Двуллер. Книга о ненависти - Тепляков Сергей Александрович. Страница 12
– А тут еще началась Чеченская война и летчиков стали выгребать отовсюду… – говорил Кутузов. – Мой товарищ попал в госпиталь с больной печенью – так его тут же признали годным и отправили воевать. Ну и меня. Я говорю: «Вы что, у меня голова болит», а мне: «Поболит и перестанет». Я уехал, а они и рады – дело закрыли. Ну и что мне оставалось? С пистолетом за ними не гоняться?.. Так не догоню…
Наташа взяла бумагу. Это было исковое заявление. Сквозь слезы она принялась читать его. Фамилии «Давыдов», «Котенко», «Уткина», «Карташов», мелькали перед ее глазами и огнем отпечатывались в мозгу. Из показаний милиционеров выходило, что они ни при чем, и вообще – пили чай, смотрели телевизор.
– А мама почему не судилась? – спросила она.
– Я ей предлагал. Но она сказала, что Георгия не вернешь, а все остальное ее не интересует… – ответил Кутузов. – Да ладно, что мы все о плохом. Вот я сейчас вам наши курсантские фотки покажу!
Он с трудом встал, подошел к серванту, достал альбом, вернулся и так же с трудом сел. Поймав на себе взгляд Наташи, пояснил:
– Сбили в Чечне. Когда падал, повредил и ноги, и спину, а то, что травму трезвяковскую недолечил, усугубило. Сейчас вот еле ноги передвигаю.

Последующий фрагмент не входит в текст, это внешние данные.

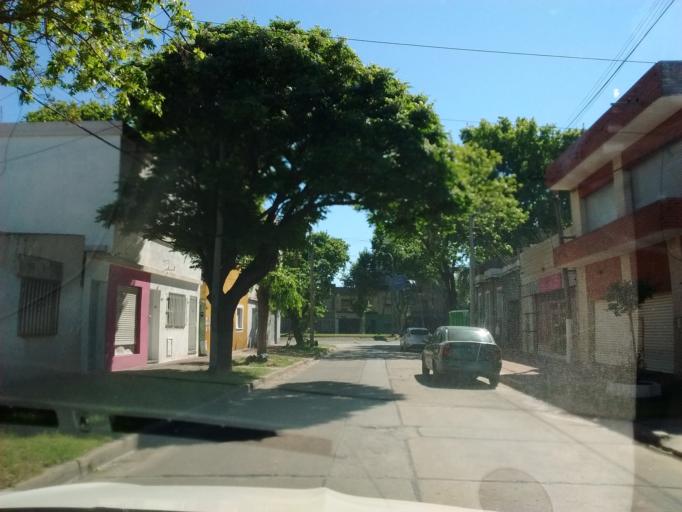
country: AR
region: Santa Fe
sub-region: Departamento de Rosario
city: Rosario
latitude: -32.9116
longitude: -60.6864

Его «еле ноги передвигаю» явно было рассчитано на то, чтобы в ответ услышать «да бросьте, вы еще вон какой молодец!», но Наташа этого не поняла (да и думала, что выглядит он и правда неважно), и промолчала. Кутузов, подождав, грустно вздохнул.
Они смотрели фотки. Кутузов указывал ей: «Вот Георгий! И вот! А вот тут вы его найдете?!», рассказывал ей о разных веселых случаях из их курсантской жизни, а она все это время думала лишь о том, как бы не разреветься.
Мама так изменилась за эти десять лет, что Наташа и не признала ее на свадебной фотографии, оказавшейся у Кутузова среди других. Были еще снимки из Азербайджана, из Ташкента – туда летчики ездили отдыхать, сорить деньгами, забывать войну.
– Мы ходили на войну, как в кино… – рассказывал Кутузов. – Фильм ужасный, но ты знаешь, что он кончится. И на улице будут красивые женщины, красивые машины…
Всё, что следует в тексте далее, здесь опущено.